** EXERCISE INPUT **
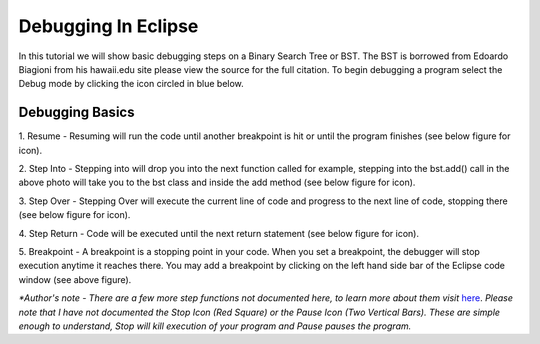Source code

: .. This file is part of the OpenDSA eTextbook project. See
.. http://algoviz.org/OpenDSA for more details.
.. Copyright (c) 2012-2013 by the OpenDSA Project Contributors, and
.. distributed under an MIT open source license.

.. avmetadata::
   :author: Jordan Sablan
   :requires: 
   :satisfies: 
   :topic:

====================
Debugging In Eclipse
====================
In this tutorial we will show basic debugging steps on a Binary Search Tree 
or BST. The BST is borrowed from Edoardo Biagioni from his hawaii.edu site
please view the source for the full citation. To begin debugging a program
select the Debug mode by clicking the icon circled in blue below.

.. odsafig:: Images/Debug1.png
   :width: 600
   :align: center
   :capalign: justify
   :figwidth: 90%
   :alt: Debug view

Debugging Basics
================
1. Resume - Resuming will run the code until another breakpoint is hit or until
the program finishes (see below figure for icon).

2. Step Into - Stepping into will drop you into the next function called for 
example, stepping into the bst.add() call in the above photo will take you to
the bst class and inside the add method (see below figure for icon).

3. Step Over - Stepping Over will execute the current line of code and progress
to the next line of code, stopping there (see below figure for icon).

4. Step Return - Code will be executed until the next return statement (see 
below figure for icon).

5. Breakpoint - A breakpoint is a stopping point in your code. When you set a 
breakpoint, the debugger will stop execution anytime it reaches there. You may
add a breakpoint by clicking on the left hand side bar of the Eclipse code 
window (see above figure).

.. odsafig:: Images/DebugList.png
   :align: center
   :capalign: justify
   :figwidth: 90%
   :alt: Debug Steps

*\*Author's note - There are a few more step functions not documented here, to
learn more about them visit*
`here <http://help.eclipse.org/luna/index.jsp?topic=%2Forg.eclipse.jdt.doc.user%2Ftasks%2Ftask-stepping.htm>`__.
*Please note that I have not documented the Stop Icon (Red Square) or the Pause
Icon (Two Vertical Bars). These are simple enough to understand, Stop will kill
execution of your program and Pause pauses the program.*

--

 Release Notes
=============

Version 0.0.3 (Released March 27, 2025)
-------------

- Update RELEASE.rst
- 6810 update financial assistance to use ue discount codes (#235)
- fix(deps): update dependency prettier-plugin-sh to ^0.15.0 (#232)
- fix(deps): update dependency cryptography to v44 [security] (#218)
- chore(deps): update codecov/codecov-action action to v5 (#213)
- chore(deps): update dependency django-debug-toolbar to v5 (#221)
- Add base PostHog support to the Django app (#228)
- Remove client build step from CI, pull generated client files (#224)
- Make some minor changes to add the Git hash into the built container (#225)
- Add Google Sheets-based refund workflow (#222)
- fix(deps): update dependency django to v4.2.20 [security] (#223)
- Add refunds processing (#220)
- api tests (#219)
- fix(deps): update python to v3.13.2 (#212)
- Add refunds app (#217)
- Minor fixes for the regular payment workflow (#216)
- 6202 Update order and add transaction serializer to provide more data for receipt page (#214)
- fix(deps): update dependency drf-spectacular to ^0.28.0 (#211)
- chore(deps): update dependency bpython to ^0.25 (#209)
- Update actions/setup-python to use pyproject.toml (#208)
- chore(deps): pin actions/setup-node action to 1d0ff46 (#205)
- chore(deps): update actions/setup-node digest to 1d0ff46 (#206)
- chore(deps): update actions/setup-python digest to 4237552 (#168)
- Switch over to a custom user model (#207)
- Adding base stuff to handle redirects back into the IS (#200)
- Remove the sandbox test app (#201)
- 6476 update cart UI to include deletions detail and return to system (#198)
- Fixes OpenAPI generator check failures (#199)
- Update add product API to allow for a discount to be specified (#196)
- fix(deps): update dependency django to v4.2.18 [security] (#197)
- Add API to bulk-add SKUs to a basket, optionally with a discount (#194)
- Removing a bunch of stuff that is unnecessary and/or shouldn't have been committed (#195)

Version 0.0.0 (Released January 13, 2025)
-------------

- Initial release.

** EXERCISE **
Please copy out each line of the listing above that contains the string "clicking".

** TASK SOLUTION **
select the Debug mode by clicking the icon circled in blue below.
add a breakpoint by clicking on the left hand side bar of the Eclipse code 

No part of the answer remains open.